Here we have a list of our images, so this is all we actually need since both our x and y are there.

Next we want to split the data. We did a random 80/20 split in the first article, so we will repeat this here using RandomSplitter:

splitter = RandomSplitter(valid_pct=0.2, seed=42)

Finally we need our labeller, which is a RegexLabeller:

get_y=RegexLabeller(pat = r'/([^/]+)_\d+.*')

Now before we continue we need some item and batch transforms to augment our data:

item_tfms = RandomResizedCrop(460, min_scale=0.75, ratio=(1.,1.))
batch_tfms = [*aug_transforms(size=224, max_warp=0), Normalize.from_stats(*imagenet_stats)]

And finally we can work this into our DataBlock:

dblock = DataBlock(blocks=blocks,
                   get_items=get_image_files,
                   splitter=splitter,
                   get_y=get_y,
                   item_tfms=item_tfms,
                   batch_tfms=batch_tfms)

Let’s build our data:

dls = dblock.dataloaders(path/'images', bs=64)

And view some data just to be sure:

dls.show_batch()

We have now seen three major examples of the API from a DataLoader perspective. Along with this article I invite you to read my other articles related to the DataBlock API:

As they cover a few more specifics in regards to the API.

Test Sets

Now finally I mentioned the addition of labelled and non-labelled test sets. Originally back in the old fastai version when you did add_test for a test set and wanted it labelled you had to do a weird workaround. However this is no longer the case. With fastai’s test_dl method we can pass with_labels=True and it will attempt to label our data if it is labelled the same format as it were for training.
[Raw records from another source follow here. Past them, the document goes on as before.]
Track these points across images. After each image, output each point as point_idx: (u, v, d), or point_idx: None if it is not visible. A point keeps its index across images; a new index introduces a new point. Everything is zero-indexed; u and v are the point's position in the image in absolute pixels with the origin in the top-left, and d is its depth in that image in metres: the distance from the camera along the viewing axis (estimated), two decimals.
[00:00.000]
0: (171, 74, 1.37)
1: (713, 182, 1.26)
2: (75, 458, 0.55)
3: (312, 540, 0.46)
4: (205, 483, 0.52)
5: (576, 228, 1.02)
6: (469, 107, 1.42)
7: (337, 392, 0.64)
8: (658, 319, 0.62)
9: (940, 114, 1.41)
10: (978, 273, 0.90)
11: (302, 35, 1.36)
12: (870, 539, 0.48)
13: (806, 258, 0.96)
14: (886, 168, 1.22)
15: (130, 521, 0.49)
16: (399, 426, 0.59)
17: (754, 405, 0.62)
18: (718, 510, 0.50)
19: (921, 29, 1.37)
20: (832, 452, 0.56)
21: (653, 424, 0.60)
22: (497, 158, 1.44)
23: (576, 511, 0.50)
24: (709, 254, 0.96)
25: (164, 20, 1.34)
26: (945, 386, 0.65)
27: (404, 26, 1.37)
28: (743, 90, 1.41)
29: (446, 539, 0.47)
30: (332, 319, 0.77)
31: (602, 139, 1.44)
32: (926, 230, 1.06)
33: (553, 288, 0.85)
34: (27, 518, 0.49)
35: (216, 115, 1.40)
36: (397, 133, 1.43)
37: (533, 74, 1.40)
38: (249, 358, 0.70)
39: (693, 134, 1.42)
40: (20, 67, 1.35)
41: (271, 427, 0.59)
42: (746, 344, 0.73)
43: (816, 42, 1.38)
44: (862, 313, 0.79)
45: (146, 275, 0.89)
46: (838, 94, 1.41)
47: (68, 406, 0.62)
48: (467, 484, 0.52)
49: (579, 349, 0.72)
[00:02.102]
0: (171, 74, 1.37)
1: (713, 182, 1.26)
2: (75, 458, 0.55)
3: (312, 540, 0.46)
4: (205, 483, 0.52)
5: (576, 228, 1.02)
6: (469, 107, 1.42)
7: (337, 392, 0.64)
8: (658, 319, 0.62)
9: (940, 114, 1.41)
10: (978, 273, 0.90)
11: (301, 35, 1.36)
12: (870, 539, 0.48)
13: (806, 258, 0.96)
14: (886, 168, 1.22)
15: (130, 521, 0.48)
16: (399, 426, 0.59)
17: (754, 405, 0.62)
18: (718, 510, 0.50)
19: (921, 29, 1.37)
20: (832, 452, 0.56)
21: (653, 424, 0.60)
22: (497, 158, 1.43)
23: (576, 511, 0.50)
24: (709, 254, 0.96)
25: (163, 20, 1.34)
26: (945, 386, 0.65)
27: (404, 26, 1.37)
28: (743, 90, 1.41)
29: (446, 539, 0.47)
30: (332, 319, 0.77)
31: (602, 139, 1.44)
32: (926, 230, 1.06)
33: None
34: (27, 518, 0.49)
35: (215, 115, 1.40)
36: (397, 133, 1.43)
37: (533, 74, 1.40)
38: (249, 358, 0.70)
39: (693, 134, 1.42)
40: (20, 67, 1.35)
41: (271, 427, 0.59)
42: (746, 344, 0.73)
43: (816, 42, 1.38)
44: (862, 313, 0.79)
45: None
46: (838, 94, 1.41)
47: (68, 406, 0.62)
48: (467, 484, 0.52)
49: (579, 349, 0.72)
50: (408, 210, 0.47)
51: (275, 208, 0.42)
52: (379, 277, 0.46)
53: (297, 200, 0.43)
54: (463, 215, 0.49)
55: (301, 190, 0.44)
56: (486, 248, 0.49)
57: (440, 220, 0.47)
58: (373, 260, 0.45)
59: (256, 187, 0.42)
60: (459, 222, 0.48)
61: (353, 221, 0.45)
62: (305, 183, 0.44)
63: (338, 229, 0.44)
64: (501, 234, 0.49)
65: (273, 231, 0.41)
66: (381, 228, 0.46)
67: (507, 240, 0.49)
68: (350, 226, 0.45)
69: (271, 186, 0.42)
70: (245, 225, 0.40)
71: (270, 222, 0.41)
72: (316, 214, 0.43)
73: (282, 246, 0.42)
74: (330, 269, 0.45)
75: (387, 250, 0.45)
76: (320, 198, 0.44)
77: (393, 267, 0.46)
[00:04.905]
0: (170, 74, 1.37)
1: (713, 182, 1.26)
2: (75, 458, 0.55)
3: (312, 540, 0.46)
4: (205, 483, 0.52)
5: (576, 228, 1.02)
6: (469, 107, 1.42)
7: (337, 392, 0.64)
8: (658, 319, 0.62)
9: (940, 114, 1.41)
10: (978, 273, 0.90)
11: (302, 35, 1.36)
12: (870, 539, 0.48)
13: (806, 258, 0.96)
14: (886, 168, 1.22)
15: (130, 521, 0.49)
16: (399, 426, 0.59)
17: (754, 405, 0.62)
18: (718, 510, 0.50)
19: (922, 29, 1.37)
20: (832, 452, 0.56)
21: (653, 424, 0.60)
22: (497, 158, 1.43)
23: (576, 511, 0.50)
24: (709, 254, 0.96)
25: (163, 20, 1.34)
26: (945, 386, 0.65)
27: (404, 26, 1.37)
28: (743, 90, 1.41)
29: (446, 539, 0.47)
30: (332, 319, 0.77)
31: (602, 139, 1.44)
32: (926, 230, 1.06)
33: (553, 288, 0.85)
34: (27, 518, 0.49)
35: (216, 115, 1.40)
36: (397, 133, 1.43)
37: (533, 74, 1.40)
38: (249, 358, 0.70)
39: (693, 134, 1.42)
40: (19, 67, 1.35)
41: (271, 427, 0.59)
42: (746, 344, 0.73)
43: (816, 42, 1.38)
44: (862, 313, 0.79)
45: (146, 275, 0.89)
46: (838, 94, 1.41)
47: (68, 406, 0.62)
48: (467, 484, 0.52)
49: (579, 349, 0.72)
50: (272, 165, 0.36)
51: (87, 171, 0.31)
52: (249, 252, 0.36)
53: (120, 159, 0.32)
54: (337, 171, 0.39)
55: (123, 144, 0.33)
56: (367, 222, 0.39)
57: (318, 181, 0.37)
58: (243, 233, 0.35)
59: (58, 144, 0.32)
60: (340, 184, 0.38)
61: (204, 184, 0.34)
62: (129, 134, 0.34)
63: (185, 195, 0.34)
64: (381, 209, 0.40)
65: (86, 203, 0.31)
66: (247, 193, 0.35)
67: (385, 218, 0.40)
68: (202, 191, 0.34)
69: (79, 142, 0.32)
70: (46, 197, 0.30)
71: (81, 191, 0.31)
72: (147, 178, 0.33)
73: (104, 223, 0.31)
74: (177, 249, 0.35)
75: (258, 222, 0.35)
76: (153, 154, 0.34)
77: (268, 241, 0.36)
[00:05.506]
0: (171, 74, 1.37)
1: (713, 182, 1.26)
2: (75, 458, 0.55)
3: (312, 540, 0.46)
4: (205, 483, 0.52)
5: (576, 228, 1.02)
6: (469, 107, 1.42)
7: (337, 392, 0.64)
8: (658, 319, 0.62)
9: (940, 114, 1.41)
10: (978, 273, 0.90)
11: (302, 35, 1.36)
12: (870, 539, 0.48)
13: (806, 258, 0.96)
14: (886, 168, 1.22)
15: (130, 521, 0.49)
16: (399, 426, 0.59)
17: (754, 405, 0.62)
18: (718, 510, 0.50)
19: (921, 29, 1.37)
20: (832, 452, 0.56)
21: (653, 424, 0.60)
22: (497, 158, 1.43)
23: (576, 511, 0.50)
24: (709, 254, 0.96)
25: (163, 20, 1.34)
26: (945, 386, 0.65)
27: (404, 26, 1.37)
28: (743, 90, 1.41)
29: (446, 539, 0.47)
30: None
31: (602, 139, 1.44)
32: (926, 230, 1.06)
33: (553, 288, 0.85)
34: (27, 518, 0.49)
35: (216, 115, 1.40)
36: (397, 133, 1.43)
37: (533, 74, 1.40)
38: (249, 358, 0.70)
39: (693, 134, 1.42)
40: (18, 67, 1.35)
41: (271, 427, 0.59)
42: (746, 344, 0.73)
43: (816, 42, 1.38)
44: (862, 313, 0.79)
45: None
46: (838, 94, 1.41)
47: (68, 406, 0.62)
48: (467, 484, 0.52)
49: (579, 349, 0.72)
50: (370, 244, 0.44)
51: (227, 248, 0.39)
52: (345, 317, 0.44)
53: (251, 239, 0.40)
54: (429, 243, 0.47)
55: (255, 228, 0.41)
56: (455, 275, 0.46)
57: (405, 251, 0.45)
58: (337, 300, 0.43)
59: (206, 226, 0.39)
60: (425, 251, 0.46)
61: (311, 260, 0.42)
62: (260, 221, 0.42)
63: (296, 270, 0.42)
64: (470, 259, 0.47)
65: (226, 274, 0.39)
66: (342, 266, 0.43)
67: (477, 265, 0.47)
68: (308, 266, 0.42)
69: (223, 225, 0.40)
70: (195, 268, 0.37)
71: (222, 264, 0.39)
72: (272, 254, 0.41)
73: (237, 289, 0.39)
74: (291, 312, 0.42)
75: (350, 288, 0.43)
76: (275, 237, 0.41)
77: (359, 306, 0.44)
Note: tabular problems will always assume with_labels to be True if the y is present in the DataFrame

Now let’s first use the defaults for test_dl on some data:

dl = dls.test_dl(imgs[:10], with_labels=False)

We can look at a batch:

dl.show_batch()

And we can just see blank images! Now if we change this:

dl = dls.test_dl(imgs[:10], with_labels=True)
dl.show_batch()

We have our labels again! This is fantastically nice as you can then just pass this DataLoader into learn.validate by doing learn.validate(dl=dl) and there will be no complaints!

Minor Changes and Closing Thoughts

Finally, let’s cover some minor naming changes.

  • Passing callbacks to our Learner and during any fit are now called cbs rather than callbacks
  • Callbacks have more events in which you are able to adjust and their naming is slightly different
  • Metrics should inherit AccuMetric, but loss functions do not need this

Everything is is a major API change or difference altogether.

Thank you so much for reading, and I implore you to check out the new library! It’s been carefully crafted over the last year and a half (since the previous part 2) and has really turned into something special. These first two articles I wanted out the day of release, so part 3 will take me a few more days. Thanks again for reading and have fun exploring!